▸ What this task involves: Copy out every one of the lines below word for word, leaving out the pictures.

▸ Material for this task:
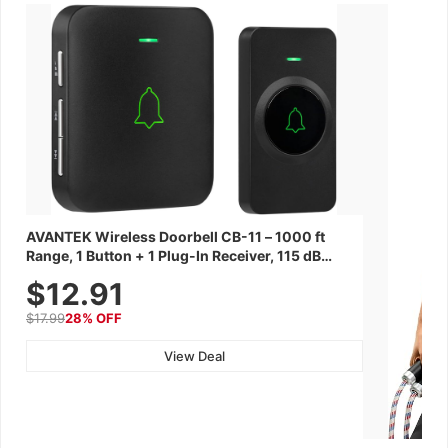
AVANTEK Wireless Doorbell CB-11 – 1000 ft
Range, 1 Button + 1 Plug-In Receiver, 115 dB
Volume, LED Flash, 52 Chimes, Waterproof, 3-
$12.91
Year Battery
$17.99
28% OFF
View Deal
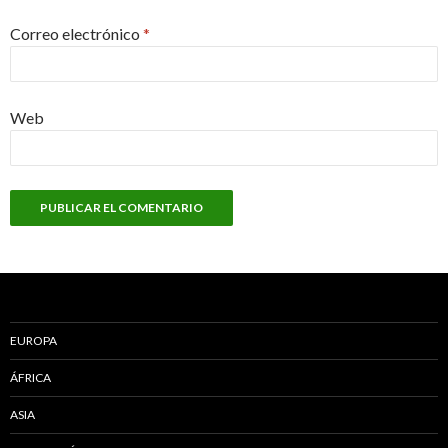
Correo electrónico
*
Web
EUROPA
ÁFRICA
ASIA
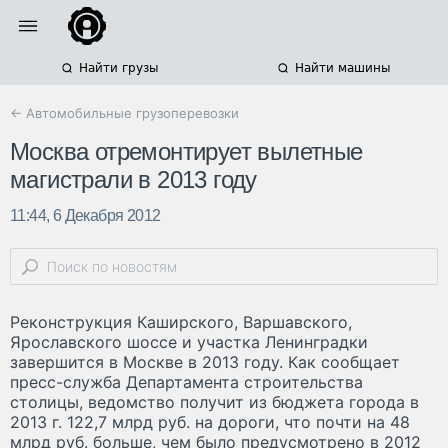
Найти грузы
Найти машины
← Автомобильные грузоперевозки
Москва отремонтирует вылетные
магистрали в 2013 году
11:44, 6 Декабря 2012
Реконструкция Каширского, Варшавского,
Ярославского шоссе и участка Ленинградки
завершится в Москве в 2013 году. Как сообщает
пресс-служба Департамента строительства
столицы, ведомство получит из бюджета города в
2013 г. 122,7 млрд руб. на дороги, что почти на 48
млрд руб. больше, чем было предусмотрено в 2012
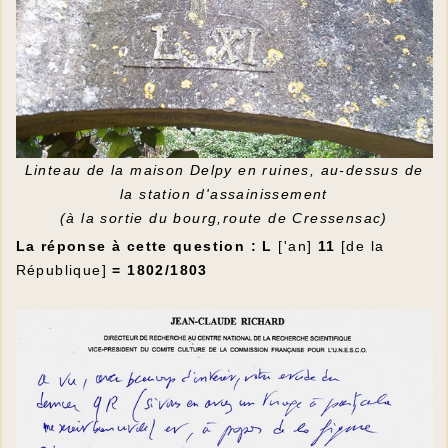
Linteau de la maison Delpy en ruines, au-dessus de
la station d'assainissement
(à la sortie du bourg,route de Cressensac)
La réponse à cette question : L
['an]
11
[de la
République]
= 1802/1803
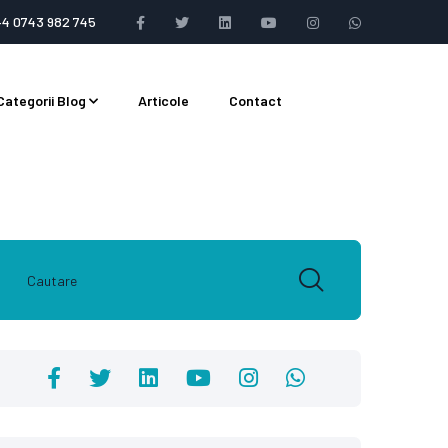
+4 0743 982 745
Categorii Blog
Articole
Contact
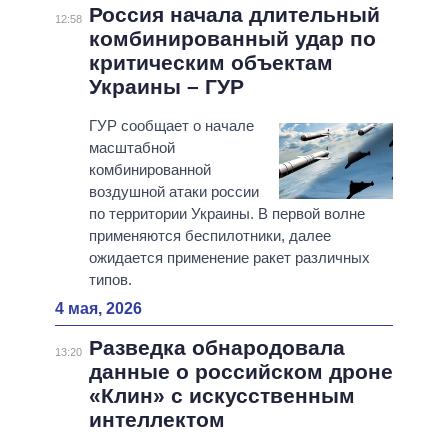
Россия начала длительный
12:58
комбинированный удар по
критическим объектам
Украины – ГУР
ГУР сообщает о начале
масштабной
комбинированной
воздушной атаки россии
по территории Украины. В первой волне
применяются беспилотники, далее
ожидается применение ракет различных
типов.
4 мая, 2026
Разведка обнародовала
13:20
данные о российском дроне
«Клин» с искусственным
интеллектом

▸ Expected output:
AVANTEK Wireless Doorbell CB-11 – 1000 ft
Range, 1 Button + 1 Plug-In Receiver, 115 dB
Volume, LED Flash, 52 Chimes, Waterproof, 3-
$12.91
Year Battery
$17.99
28% OFF
View Deal
Correo electrónico
*
Web
EUROPA
ÁFRICA
ASIA
Найти грузы
Найти машины
← Автомобильные грузоперевозки
Москва отремонтирует вылетные
магистрали в 2013 году
11:44, 6 Декабря 2012
Реконструкция Каширского, Варшавского,
Ярославского шоссе и участка Ленинградки
завершится в Москве в 2013 году. Как сообщает
пресс-служба Департамента строительства
столицы, ведомство получит из бюджета города в
2013 г. 122,7 млрд руб. на дороги, что почти на 48
млрд руб. больше, чем было предусмотрено в 2012
Linteau de la maison Delpy en ruines, au-dessus de
la station d'assainissement
(à la sortie du bourg,route de Cressensac)
La réponse à cette question : L
['an]
11
[de la
République]
= 1802/1803
+4 0743 982 745
Categorii Blog
Articole
Contact
Россия начала длительный
12:58
комбинированный удар по
критическим объектам
Украины – ГУР
ГУР сообщает о начале
масштабной
комбинированной
воздушной атаки россии
по территории Украины. В первой волне
применяются беспилотники, далее
ожидается применение ракет различных
типов.
4 мая, 2026
Разведка обнародовала
13:20
данные о российском дроне
«Клин» с искусственным
интеллектом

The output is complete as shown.